_Work item:_
Each line below should be written out exactly, with none skipped.

══ Recorded information ══

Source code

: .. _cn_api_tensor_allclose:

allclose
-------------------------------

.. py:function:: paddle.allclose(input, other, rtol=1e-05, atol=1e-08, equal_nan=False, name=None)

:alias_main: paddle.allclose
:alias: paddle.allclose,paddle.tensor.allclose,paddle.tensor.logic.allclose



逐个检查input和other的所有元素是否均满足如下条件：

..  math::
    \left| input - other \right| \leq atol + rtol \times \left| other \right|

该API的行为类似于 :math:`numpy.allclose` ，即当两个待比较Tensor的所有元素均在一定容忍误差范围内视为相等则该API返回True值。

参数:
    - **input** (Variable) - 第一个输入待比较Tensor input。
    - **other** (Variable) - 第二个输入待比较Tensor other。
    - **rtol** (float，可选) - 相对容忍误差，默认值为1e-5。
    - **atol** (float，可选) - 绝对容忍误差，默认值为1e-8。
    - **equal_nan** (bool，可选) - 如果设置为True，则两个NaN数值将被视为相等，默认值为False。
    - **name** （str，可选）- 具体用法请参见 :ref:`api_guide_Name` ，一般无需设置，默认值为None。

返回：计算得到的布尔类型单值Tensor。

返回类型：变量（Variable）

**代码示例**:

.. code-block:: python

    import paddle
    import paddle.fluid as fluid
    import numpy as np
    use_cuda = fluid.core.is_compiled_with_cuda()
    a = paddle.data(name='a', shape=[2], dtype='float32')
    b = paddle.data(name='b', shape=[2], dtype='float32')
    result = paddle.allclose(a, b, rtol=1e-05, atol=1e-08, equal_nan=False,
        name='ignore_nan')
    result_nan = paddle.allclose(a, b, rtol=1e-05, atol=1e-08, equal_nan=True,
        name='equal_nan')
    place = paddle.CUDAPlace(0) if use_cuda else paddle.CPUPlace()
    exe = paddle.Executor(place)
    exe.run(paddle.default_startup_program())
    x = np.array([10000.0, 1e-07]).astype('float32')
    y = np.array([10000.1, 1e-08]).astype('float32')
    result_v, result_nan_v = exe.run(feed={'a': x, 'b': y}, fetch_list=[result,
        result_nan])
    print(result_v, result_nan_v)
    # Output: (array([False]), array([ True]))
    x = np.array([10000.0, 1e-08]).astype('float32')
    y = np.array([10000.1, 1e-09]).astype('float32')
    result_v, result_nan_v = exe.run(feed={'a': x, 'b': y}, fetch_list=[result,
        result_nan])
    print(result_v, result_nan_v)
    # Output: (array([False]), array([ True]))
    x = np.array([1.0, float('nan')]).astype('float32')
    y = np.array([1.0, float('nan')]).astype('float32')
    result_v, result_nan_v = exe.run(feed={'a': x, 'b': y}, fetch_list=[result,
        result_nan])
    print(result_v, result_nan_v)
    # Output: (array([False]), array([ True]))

═══

_Reply to the task:_
Source code

: .. _cn_api_tensor_allclose:

allclose
-------------------------------

.. py:function:: paddle.allclose(input, other, rtol=1e-05, atol=1e-08, equal_nan=False, name=None)

:alias_main: paddle.allclose
:alias: paddle.allclose,paddle.tensor.allclose,paddle.tensor.logic.allclose



逐个检查input和other的所有元素是否均满足如下条件：

..  math::
    \left| input - other \right| \leq atol + rtol \times \left| other \right|

该API的行为类似于 :math:`numpy.allclose` ，即当两个待比较Tensor的所有元素均在一定容忍误差范围内视为相等则该API返回True值。

参数:
    - **input** (Variable) - 第一个输入待比较Tensor input。
    - **other** (Variable) - 第二个输入待比较Tensor other。
    - **rtol** (float，可选) - 相对容忍误差，默认值为1e-5。
    - **atol** (float，可选) - 绝对容忍误差，默认值为1e-8。
    - **equal_nan** (bool，可选) - 如果设置为True，则两个NaN数值将被视为相等，默认值为False。
    - **name** （str，可选）- 具体用法请参见 :ref:`api_guide_Name` ，一般无需设置，默认值为None。

返回：计算得到的布尔类型单值Tensor。

返回类型：变量（Variable）

**代码示例**:

.. code-block:: python

    import paddle
    import paddle.fluid as fluid
    import numpy as np
    use_cuda = fluid.core.is_compiled_with_cuda()
    a = paddle.data(name='a', shape=[2], dtype='float32')
    b = paddle.data(name='b', shape=[2], dtype='float32')
    result = paddle.allclose(a, b, rtol=1e-05, atol=1e-08, equal_nan=False,
        name='ignore_nan')
    result_nan = paddle.allclose(a, b, rtol=1e-05, atol=1e-08, equal_nan=True,
        name='equal_nan')
    place = paddle.CUDAPlace(0) if use_cuda else paddle.CPUPlace()
    exe = paddle.Executor(place)
    exe.run(paddle.default_startup_program())
    x = np.array([10000.0, 1e-07]).astype('float32')
    y = np.array([10000.1, 1e-08]).astype('float32')
    result_v, result_nan_v = exe.run(feed={'a': x, 'b': y}, fetch_list=[result,
        result_nan])
    print(result_v, result_nan_v)
    # Output: (array([False]), array([ True]))
    x = np.array([10000.0, 1e-08]).astype('float32')
    y = np.array([10000.1, 1e-09]).astype('float32')
    result_v, result_nan_v = exe.run(feed={'a': x, 'b': y}, fetch_list=[result,
        result_nan])
    print(result_v, result_nan_v)
    # Output: (array([False]), array([ True]))
    x = np.array([1.0, float('nan')]).astype('float32')
    y = np.array([1.0, float('nan')]).astype('float32')
    result_v, result_nan_v = exe.run(feed={'a': x, 'b': y}, fetch_list=[result,
        result_nan])
    print(result_v, result_nan_v)
    # Output: (array([False]), array([ True]))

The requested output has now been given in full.